Given your current spin design, you will make inhuman and unanswerable serves.

Reflection of spinning tennis balls
Since you keep asking for this, I worked it out. It is somewhat interesting because there are several issues that one has to keep straight. Most of the answer is determined independent of tennis-ball details, but one quantity, the change in rotation in the plane of reflection, is impossible to predict well.
Consider a tennis ball impacting the z=0 plane, travelling freely with velocity $v_x,v_z$, and with rotation vector $(\omega_x, \omega_y, \omega_z)$. This is the general case


since you choose the z axis perpendicular to the wall, and the x-axis parallel to the velocity in the plane of the wall.
At the moment of impact, the friction force of the ball will quickly and irreversibly enforce the no-slip condition, before any significant deformation of the ball. The reason is that the total impulse (momentum transfer) from the impact is about $2Mv_x$, so that the available friction impulse is of the order of $2\mu Mv_x$, where $\mu$ is the coefficient of friction, which is of order 1, and this is much bigger than the impulse required to enforce no slip or a reasonable range of $\omega$, say 10-500.

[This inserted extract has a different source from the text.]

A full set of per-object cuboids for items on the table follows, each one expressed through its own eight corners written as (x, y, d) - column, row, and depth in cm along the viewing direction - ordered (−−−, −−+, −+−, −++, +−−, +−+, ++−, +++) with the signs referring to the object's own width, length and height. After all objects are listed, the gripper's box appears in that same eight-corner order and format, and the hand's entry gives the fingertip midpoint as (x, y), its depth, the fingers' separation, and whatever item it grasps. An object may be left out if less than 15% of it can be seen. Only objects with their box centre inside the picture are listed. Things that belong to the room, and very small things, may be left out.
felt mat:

No-slip-on-contact means that the friction impulse imparted to the ball in the x-y plane $P_x,P_y$ must satisfy the following:
$$ v_x + {P_x\over M} = R\omega_y - {\alpha P_x\over M}$$
$$ {P_y\over M} = R\omega_x - {\alpha P_y\over M}$$
These conditions enforce that the velocity and the angular velocity after the impulse are those required for no-slip. This gives the impulse. The constant $\alpha$ is the coefficient of the moment of inertia,
$$ I = {2MR^2\over \alpha}$$
For a shell, like a tennis ball, $\alpha=3$.
These conditions determine the outgoing velocity in the x,y directions and the outgoing angular velocity in the x,y directions.

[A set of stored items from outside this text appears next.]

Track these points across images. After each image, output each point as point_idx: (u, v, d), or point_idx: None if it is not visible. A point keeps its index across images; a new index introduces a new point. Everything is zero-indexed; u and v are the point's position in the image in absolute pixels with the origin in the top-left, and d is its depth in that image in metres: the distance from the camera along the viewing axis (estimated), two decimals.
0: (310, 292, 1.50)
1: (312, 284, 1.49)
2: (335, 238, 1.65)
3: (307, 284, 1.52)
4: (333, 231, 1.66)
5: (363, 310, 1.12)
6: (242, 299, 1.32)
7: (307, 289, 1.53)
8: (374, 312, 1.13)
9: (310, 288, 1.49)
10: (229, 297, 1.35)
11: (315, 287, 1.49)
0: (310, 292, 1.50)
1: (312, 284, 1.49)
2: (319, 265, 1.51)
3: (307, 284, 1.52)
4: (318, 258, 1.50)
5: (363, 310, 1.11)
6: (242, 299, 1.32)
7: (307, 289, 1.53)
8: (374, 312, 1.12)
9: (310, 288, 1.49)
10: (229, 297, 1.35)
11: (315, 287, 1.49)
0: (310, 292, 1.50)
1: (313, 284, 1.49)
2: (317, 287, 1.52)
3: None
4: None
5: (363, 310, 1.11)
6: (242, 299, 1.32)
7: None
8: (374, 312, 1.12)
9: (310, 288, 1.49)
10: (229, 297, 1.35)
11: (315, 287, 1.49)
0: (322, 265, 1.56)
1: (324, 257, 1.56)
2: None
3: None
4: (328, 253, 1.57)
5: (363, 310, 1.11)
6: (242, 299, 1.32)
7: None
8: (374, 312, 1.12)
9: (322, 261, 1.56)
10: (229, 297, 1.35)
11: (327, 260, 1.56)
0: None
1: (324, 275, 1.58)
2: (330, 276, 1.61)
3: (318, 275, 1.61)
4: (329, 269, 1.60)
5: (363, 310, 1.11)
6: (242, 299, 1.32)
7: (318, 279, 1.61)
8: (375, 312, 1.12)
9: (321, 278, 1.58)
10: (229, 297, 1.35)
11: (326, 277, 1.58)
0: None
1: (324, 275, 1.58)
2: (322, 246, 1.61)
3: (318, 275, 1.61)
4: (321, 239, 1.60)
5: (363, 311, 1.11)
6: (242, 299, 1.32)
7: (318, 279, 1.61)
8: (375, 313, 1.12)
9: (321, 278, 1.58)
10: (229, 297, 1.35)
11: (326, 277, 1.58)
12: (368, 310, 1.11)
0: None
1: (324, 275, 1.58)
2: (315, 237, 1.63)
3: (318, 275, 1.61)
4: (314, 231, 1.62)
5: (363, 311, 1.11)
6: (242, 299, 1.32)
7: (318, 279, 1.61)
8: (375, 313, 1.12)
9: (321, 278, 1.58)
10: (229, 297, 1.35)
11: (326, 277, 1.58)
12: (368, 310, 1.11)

$$\Delta V_x = {R\omega_y - v_x\over 1+\alpha}$$
$$\Delta V_y = {R\omega_x \over 1+\alpha}$$
The z direction is executing a reflection independent of the x and y, because once no-slip is established, the elastic process happens as it would for a non-rotating ball. The final z velocity is $\kappa v_z$ in the opposite direction, so that
$$\Delta v_z = -(1+\kappa)v_z$$
Here $\kappa$ is a phenomenological bounce-loss parameter, for a tennis ball, I would guess about .8 (from bouncing tennis balls, they go back to about 64% of their original height each bounce). 

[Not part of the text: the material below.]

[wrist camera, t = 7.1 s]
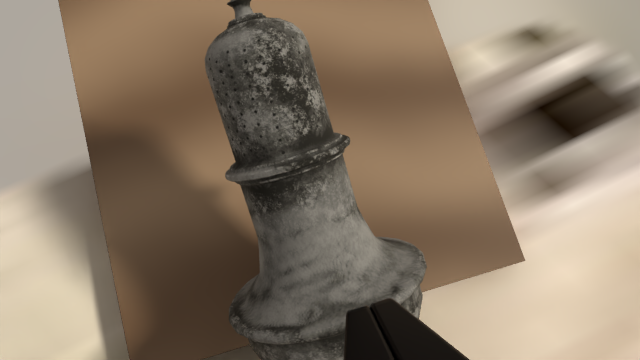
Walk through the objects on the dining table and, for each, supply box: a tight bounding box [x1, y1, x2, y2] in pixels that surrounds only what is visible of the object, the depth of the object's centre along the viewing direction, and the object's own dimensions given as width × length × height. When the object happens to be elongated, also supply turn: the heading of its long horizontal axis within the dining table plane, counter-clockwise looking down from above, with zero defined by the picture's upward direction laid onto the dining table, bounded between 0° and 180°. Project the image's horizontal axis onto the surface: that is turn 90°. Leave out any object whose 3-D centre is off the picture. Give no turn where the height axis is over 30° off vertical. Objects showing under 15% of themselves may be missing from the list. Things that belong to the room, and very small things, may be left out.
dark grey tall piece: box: [204, 0, 427, 360], centre depth 14 cm, size 6×6×12 cm
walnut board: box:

The final values of $\omega_x$ and $\omega_y$ are determined by the no-slip condition :
$$\omega_y^f = {v_x\over R}$$
$$\omega_x^f = {v_y\over R}$$
The undetermined quantity is the final value of $\omega_z$, the rotation in the plane of the impact wall. This rotation is reduced by the friction force as the ball elastically deforms, and bounces off. I will write this as
$$\omega_z^f = q(v_z,\mu) \omega_z$$
Where $q(v_z,\mu)$ is a phenomenological function which you need to parametrize. The friction torque is reduced by the impact area from the friction force, and this is a factor of maybe 1% for a ball at 60 m/s, but the total friction impact available is $2\mu Mv_z$, which is about 100 times the amount needed to stop a reasonable rotation. So these are comparable, and it is not easy to predict how the impact will affect this component of rotation, except that it will reduce it, perhaps by as little as 1%, perhaps as much as 90% per bounce. This needs to be measured for a real tennis ball at real impact speeds.